The soaring conditions failed to develop to the LS8 and ASW19 were mainly on the ground getting the occasional wash.

The evening briefing covered launch failures in readiness for Thursday.

28 July another windy day, and an interesting approach

Winds were 270/25. Short westerly runway, strong thermals from midday onwards.

A useful albeit breezy day and very strong thermals. By 5pm we were able to climb at 6 knots to over 4000ft QFE and investigate the Cotswold edge.

Our CFI Gerry popped in to see how we were getting on, a pleasant chat over a cuppa.

Then a series of vehicles parked up on the approach path and began repairing the perimeter track!! Thankfully they were only there for about 20 minutes before moving to another defective bit of tarmac.

A tired course group handed over to the evening party at 6 pm, while they retired for the evening debrief.

Another great day.

27 July a breezy start to the new course

Forecast winds 260/20 and occasional showers of rain.

So its off to the short runway then. Soaring was very limited, strong winds making it difficult.

Tim Bralesford a regular annual course attendee went off solo, Dave Hatchett spent the day refreshing his knowledge after a years gap and Tim Brown from Truro surprised us all with his competence after a 15 year layoff!!

Garry Lewis from Derby and Lancs GC brought his LS8 and tried a few launches.

many thanks again to Chris, Dave and Darren for their help at the launchpoint.

Darren started a tidy up of the bar---check it out!!

ASK 23 has arrived at AD

Thanks to Chris Swann journeying to Needwood Forest GC (near Burton-on-Trent) today, the ASK 23 (registration G-CGCF) arrived at Aston Down this evening. When members see it they will no doubt observe the gel needs refinishing (in two-pack paint) at some stage. This fact was taken into account when negotiating the purchase. Our CFI will be introducing the glider to instructors before the instructors brief everyone else who is a solo pilot before they fly it. There are a couple of points to be aware of when rigging - the shims and their configuration for the pins (see the back of the, and the "L'hotelier" connectors for air brakes and ailerons - like those on the ASW 20 - with safety locking pins. Also, at present, the aerotow hook is blanked off so cannot be used. This was deliberate at Needwood Forest GC which is winch only site, as someone once put the winch cable on to the aerotow hook by mistake with an "interesting" subsequent launch experience for the pilot.

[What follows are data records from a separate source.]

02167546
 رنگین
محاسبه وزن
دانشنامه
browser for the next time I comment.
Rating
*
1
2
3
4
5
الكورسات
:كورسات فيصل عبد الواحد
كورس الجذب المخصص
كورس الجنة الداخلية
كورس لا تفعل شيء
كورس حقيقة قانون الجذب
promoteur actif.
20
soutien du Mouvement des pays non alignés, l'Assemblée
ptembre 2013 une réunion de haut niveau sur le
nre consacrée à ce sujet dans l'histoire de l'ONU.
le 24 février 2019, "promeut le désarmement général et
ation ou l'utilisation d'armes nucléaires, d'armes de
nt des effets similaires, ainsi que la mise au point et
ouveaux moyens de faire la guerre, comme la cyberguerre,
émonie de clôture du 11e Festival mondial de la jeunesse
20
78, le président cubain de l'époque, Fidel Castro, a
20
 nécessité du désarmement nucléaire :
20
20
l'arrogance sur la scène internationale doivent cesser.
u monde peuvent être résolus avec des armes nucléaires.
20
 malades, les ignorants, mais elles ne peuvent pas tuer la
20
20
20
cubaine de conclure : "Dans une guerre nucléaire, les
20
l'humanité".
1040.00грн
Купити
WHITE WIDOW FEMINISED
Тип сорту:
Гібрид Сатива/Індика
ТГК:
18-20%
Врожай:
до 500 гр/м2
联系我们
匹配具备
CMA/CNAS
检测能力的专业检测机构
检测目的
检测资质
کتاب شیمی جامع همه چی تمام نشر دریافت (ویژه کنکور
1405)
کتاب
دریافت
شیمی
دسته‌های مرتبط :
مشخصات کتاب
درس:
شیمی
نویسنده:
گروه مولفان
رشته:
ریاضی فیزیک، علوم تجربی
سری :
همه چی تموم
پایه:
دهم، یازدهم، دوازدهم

I hope that when you have had a briefing to fly it you will all enjoy this addition to the fleet.

DGR / chairman

Happy flyers on Sportability Day 21 July 2015

A couple of photos of some happy people on Tuesday. Grateful thanks to Mike Weston (instructing) and wife Helen, Jacqui Huband and Graham Turner for running the day for our guests.

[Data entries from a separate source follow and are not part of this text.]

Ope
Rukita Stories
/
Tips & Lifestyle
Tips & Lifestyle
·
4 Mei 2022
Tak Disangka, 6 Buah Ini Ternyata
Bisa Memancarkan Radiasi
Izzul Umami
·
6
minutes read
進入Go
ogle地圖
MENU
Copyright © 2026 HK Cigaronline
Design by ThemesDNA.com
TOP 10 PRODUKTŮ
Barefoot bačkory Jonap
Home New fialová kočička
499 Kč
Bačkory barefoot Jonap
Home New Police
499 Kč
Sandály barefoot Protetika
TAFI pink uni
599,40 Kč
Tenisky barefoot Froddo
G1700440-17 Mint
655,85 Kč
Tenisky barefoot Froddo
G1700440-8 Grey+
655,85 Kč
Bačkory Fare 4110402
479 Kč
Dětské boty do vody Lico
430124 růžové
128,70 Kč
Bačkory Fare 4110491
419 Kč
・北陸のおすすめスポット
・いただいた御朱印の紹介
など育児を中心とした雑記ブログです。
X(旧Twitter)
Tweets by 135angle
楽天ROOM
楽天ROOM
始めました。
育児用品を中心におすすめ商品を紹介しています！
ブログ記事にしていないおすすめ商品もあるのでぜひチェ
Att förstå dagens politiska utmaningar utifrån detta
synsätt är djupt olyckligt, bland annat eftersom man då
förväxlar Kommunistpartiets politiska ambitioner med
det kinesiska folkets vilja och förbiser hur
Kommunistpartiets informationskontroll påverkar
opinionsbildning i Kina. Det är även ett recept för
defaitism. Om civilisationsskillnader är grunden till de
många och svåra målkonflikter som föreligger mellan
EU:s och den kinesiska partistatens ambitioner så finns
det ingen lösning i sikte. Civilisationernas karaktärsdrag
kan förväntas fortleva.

Wednesday 22 July Club day

Forecast 290/10 with isolated heavy showers and visibility 30K.

It was good to see the early birds at the 8.15 briefing and 8.30 hangar unpacking.

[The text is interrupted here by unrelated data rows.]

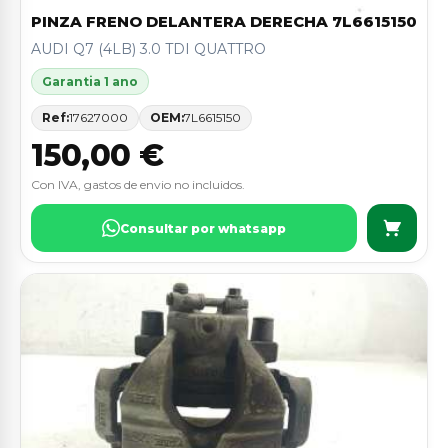
PINZA FRENO DELANTERA DERECHA 7L6615150
AUDI Q7 (4LB) 3.0 TDI QUATTRO
Garantia 1 ano
Ref:
17627000
OEM:
7L6615150
150,00 €
Con IVA, gastos de envio no incluidos.
Consultar por whatsapp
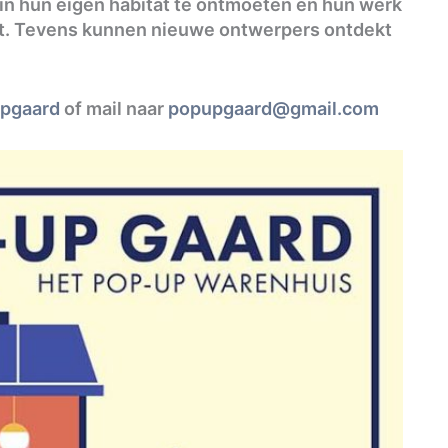
n hun eigen habitat te ontmoeten en hun werk
at. Tevens kunnen nieuwe ontwerpers ontdekt
pgaard
of mail naar
popupgaard@gmail.com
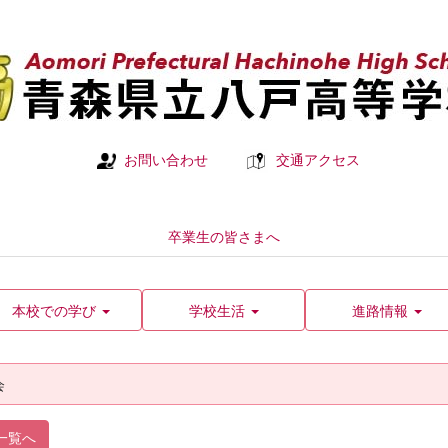
お問い合わせ
交通アクセス
卒業生の皆さまへ
本校での学び
学校生活
進路情報
会
一覧へ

The flying list filled quickly, a surprisingly busy day.

The current and cleared pilots took advantage of the early start to stay current with a few circuits.

Roger got the show on the road for the club flying and Tony took over for the 2nd part of the day. Thanks everyone for pitching in and making the day run so smoothly.

Soaring was not fantastic to start but we did have some surprising good moments with strong climbs to 3500 QFE.

The course is progressing very well with the ab-initio members now able to take off and land safely with some minor prompting from the rear seat.

Tuesday 21 July Sportability Day

Fairly strong winds 230/25 and good visibility (20K) the course started flying straight after briefing.

Mike Weston and a group of volunteers arrived to take care of 10 sportability gliding experience flights. That equaled 10 big grins and happy visitors. Many thanks to everyone who was involved with that. The picture shows Dave Roberts (Chairman) chatting with some of the sportability group.

Later in the day we were treated to some fascinating soaring with strong thermals mixed in with the wave. Climbs reported up to 8 knots to over 4000ft QFE.

The course guys learned about trimming and air-brakes, while mark Gilliland did more work towards his bronze GFT.

The evening party took over and flew the trial lessons.